▸ READING TEXT
○ ○ ○ ○

The
Distinguished Gentleman
Los Angeles Times
December 4, 1992
"Mr. Murphy Goes to Washington" : When showcasing
his comic gifts, Eddie Murphy turns his latest film into the funniest
one he's made in a long time.
By Kenneth Turan
Like the hapless U.S. Congress, the unwieldy institution it lampoons,
"The Distinguished Gentleman" (citywide) is a creature
of compromise. It tries to find what common ground it can between
two different sides of Eddie Murphy, as well as reconcile a pair
of dissimilar story lines. While the result is inevitably middle
of the road, it still manages to be the funniest picture Murphy
has made in quite some time.
For when Murphy allows himself to be flat-out funny, there is no
room for argument. A master of dissimulation and disguise, with
a gift for mimicry that ranges across all ethnic boundaries, Murphy
is perfectly at home in the role of Florida con artist Thomas Jefferson
Johnson. Johnson is the man behind television spots for a scam called
Girls Many Nations, which is really an excuse for himself, his cousin
Loretta (Sheryl Lee Ralph) and the rest of their amiable gang to
fleece unsuspecting marks.
Hiding from an outraged target at a posh political gathering, Johnson
overhears a congressman and one of his supporters talk about the
whole range of perfectly legal perks, both financial and otherwise,
that being in the House seems to guarantee. "I am definitely
in the wrong business," Johnson concludes, and fate soon helps
him to change all that.

○ ○ ○ ○

▸ SUPPLIED RECORDS

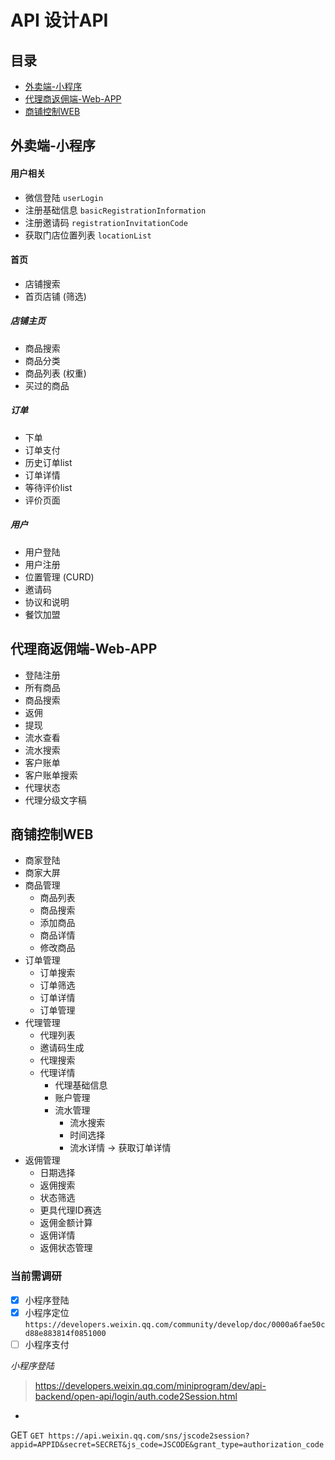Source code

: # API 设计API

## 目录

- [外卖端-小程序](#外卖端-小程序)
- [代理商返佣端-Web-APP](#代理商返佣端-Web-APP)
- [商铺控制WEB](#商铺控制WEB)

## 外卖端-小程序

#### 用户相关

- 微信登陆     `userLogin`
- 注册基础信息  `basicRegistrationInformation`
- 注册邀请码   `registrationInvitationCode`
- 获取门店位置列表      `locationList`

#### 首页

- 店铺搜索
- 首页店铺  (筛选)

##### 店铺主页

- 商品搜索
- 商品分类
- 商品列表  (权重)
- 买过的商品

##### 订单

- 下单
- 订单支付
- 历史订单list
- 订单详情
- 等待评价list
- 评价页面

##### 用户

- 用户登陆
- 用户注册
- 位置管理 (CURD)
- 邀请码
- 协议和说明
- 餐饮加盟

## 代理商返佣端-Web-APP

- 登陆注册
- 所有商品
- 商品搜索
- 返佣
- 提现
- 流水查看
- 流水搜索
- 客户账单
- 客户账单搜索
- 代理状态
- 代理分级文字稿

## 商铺控制WEB

- 商家登陆
- 商家大屏
- 商品管理
    - 商品列表
    - 商品搜索
    - 添加商品
    - 商品详情
    - 修改商品
- 订单管理
    - 订单搜索
    - 订单筛选
    - 订单详情
    - 订单管理
- 代理管理
    - 代理列表
    - 邀请码生成
    - 代理搜索
    - 代理详情
        - 代理基础信息
        - 账户管理
        - 流水管理
            - 流水搜索
            - 时间选择
            - 流水详情 -> 获取订单详情
- 返佣管理
    - 日期选择
    - 返佣搜索
    - 状态筛选
    - 更具代理ID赛选
    - 返佣金额计算
    - 返佣详情
    - 返佣状态管理

### 当前需调研

- [x] 小程序登陆
- [x] 小程序定位 `https://developers.weixin.qq.com/community/develop/doc/0000a6fae50cd88e883814f0851000`
- [ ] 小程序支付

*小程序登陆*
> https://developers.weixin.qq.com/miniprogram/dev/api-backend/open-api/login/auth.code2Session.html

-
GET `GET https://api.weixin.qq.com/sns/jscode2session?appid=APPID&secret=SECRET&js_code=JSCODE&grant_type=authorization_code`
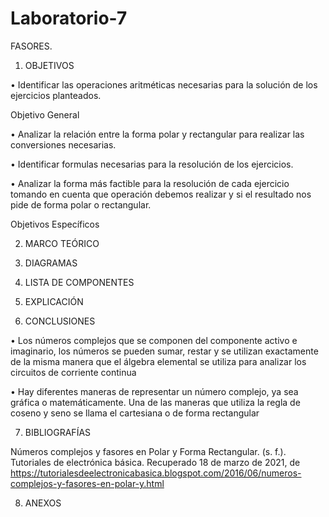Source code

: # Laboratorio-7
FASORES.

1. OBJETIVOS

•	Identificar las operaciones aritméticas necesarias para la solución de los ejercicios planteados.

Objetivo General

•	Analizar la relación entre la forma polar y rectangular   para realizar las conversiones necesarias.

•	Identificar formulas necesarias para la resolución de los ejercicios.

•	Analizar la forma más factible para la resolución de cada ejercicio tomando en cuenta que operación debemos realizar y si el resultado nos pide de forma polar o rectangular.

Objetivos Específicos

2. MARCO TEÓRICO

3. DIAGRAMAS

4. LISTA DE COMPONENTES

5. EXPLICACIÓN

6. CONCLUSIONES

•	Los números complejos que se componen del componente activo e imaginario, los  números se pueden sumar, restar y se utilizan exactamente de la misma manera que el álgebra elemental se utiliza para analizar los circuitos de corriente continua

•	Hay diferentes maneras de representar un número complejo, ya sea gráfica o matemáticamente. Una de las maneras que utiliza la regla de coseno y seno se llama el cartesiana o de forma rectangular

7. BIBLIOGRAFÍAS

Números complejos y fasores en Polar y Forma Rectangular. (s. f.). Tutoriales de electrónica básica. Recuperado 18 de marzo de 2021, de https://tutorialesdeelectronicabasica.blogspot.com/2016/06/numeros-complejos-y-fasores-en-polar-y.html

8. ANEXOS

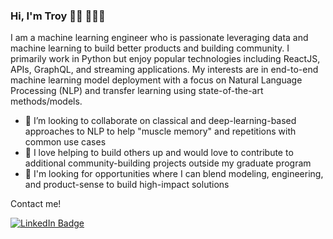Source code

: ### Hi, I'm Troy 👋🏼 🧑🏻‍💻

I am a machine learning engineer who is passionate leveraging data and machine learning to build better products and building community. I primarily work in Python but enjoy popular technologies including ReactJS, APIs, GraphQL, and streaming applications. My interests are in end-to-end machine learning model deployment with a focus on Natural Language Processing (NLP) and transfer learning using state-of-the-art methods/models.

- 👯 I’m looking to collaborate on classical and deep-learning-based approaches to NLP to help "muscle memory" and repetitions with common use cases
- 🤝 I love helping to build others up and would love to contribute to additional community-building projects outside my graduate program
- 👀 I'm looking for opportunities where I can blend modeling, engineering, and product-sense to build high-impact solutions

Contact me!
<div id="badges">
  <a href="https://www.linkedin.com/in/troycjennings/">
    <img src="https://img.shields.io/badge/LinkedIn-blue?style=for-the-badge&logo=linkedin&logoColor=white" alt="LinkedIn Badge"/>
  </a>
</div>

<!--
**jenningst/jenningst** is a ✨ _special_ ✨ repository because its `README.md` (this file) appears on your GitHub profile.

Here are some ideas to get you started:

- 🔭 I’m currently working on ...
- 🌱 I’m currently learning ...
- 👯 I’m looking to collaborate on ...
- 🤔 I’m looking for help with ...
- 💬 Ask me about ...
- 📫 How to reach me: ...
- 😄 Pronouns: ...
- ⚡ Fun fact: ...
-->
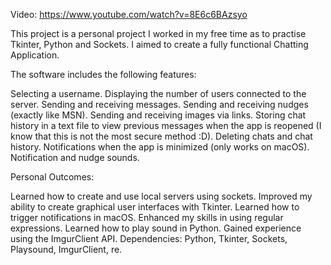 Video: https://www.youtube.com/watch?v=8E6c6BAzsyo

This project is a personal project I worked in my free time as to practise Tkinter, Python and Sockets. I aimed to create a fully functional Chatting Application.

The software includes the following features:

Selecting a username.
Displaying the number of users connected to the server.
Sending and receiving messages.
Sending and receiving nudges (exactly like MSN).
Sending and receiving images via links.
Storing chat history in a text file to view previous messages when the app is reopened (I know that this is not the most secure method :D).
Deleting chats and chat history.
Notifications when the app is minimized (only works on macOS).
Notification and nudge sounds.

Personal Outcomes:

Learned how to create and use local servers using sockets.
Improved my ability to create graphical user interfaces with Tkinter.
Learned how to trigger notifications in macOS.
Enhanced my skills in using regular expressions.
Learned how to play sound in Python.
Gained experience using the ImgurClient API.
Dependencies: Python, Tkinter, Sockets, Playsound, ImgurClient, re.
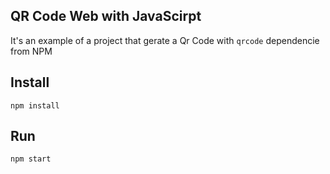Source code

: ## QR Code Web with JavaScirpt

It's an example of a project that gerate a Qr Code with `qrcode` dependencie from NPM

## Install
`npm install`

## Run
`npm start`
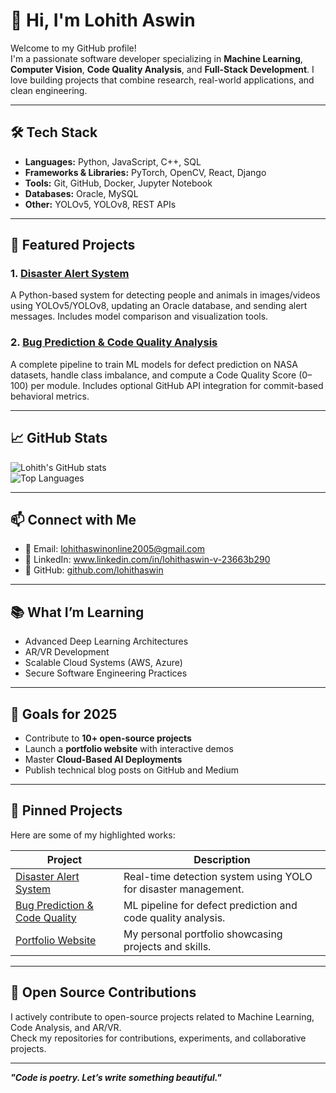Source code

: # 👋 Hi, I'm Lohith Aswin

Welcome to my GitHub profile!  
I'm a passionate software developer specializing in **Machine Learning**, **Computer Vision**, **Code Quality Analysis**, and **Full-Stack Development**. I love building projects that combine research, real-world applications, and clean engineering.

---

## 🛠️ Tech Stack

- **Languages:** Python, JavaScript, C++, SQL  
- **Frameworks & Libraries:** PyTorch, OpenCV, React, Django  
- **Tools:** Git, GitHub, Docker, Jupyter Notebook  
- **Databases:** Oracle, MySQL  
- **Other:** YOLOv5, YOLOv8, REST APIs  

---

## 🚀 Featured Projects

### 1. [Disaster Alert System](https://github.com/lohithaswin/disaster-alert-system)  
A Python-based system for detecting people and animals in images/videos using YOLOv5/YOLOv8, updating an Oracle database, and sending alert messages. Includes model comparison and visualization tools.  

### 2. [Bug Prediction & Code Quality Analysis]([https://github.com/lohithaswin/bug-quality-prediction](https://github.com/Lohithaswin/Bug-Prediction))  
A complete pipeline to train ML models for defect prediction on NASA datasets, handle class imbalance, and compute a Code Quality Score (0–100) per module. Includes optional GitHub API integration for commit-based behavioral metrics.  

---

## 📈 GitHub Stats

![Lohith's GitHub stats](https://github-readme-stats.vercel.app/api?username=lohithaswin&show_icons=true&theme=tokyonight)  
![Top Languages](https://github-readme-stats.vercel.app/api/top-langs/?username=lohithaswin&layout=compact&theme=tokyonight)

---

## 📫 Connect with Me

- 📧 Email: lohithaswinonline2005@gmail.com  
- 🔗 LinkedIn: www.linkedin.com/in/lohithaswin-v-23663b290 
- 🐙 GitHub: [github.com/lohithaswin](https://github.com/lohithaswin)

---

## 📚 What I’m Learning

- Advanced Deep Learning Architectures  
- AR/VR Development  
- Scalable Cloud Systems (AWS, Azure)  
- Secure Software Engineering Practices  

---


## 📌 Goals for 2025

- Contribute to **10+ open-source projects**  
- Launch a **portfolio website** with interactive demos  
- Master **Cloud-Based AI Deployments**  
- Publish technical blog posts on GitHub and Medium  

---

## 📌 Pinned Projects

Here are some of my highlighted works:

| Project | Description |
|---------|-------------|
| [Disaster Alert System](https://github.com/lohithaswin/disaster-alert-system) | Real-time detection system using YOLO for disaster management. |
| [Bug Prediction & Code Quality](https://github.com/lohithaswin/bug-quality-prediction) | ML pipeline for defect prediction and code quality analysis. |
| [Portfolio Website](#) | My personal portfolio showcasing projects and skills. |

---

## 🌱 Open Source Contributions

I actively contribute to open-source projects related to Machine Learning, Code Analysis, and AR/VR.  
Check my repositories for contributions, experiments, and collaborative projects.

---

**_"Code is poetry. Let’s write something beautiful."_**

○ ○ ○ ○

▸ ACTIVITY
In the film review, what is the name of the scam that Thomas Jefferson Johnson promotes with television spots?

▸ SOLUTION FOR THIS PROBLEM
Girls Many Nations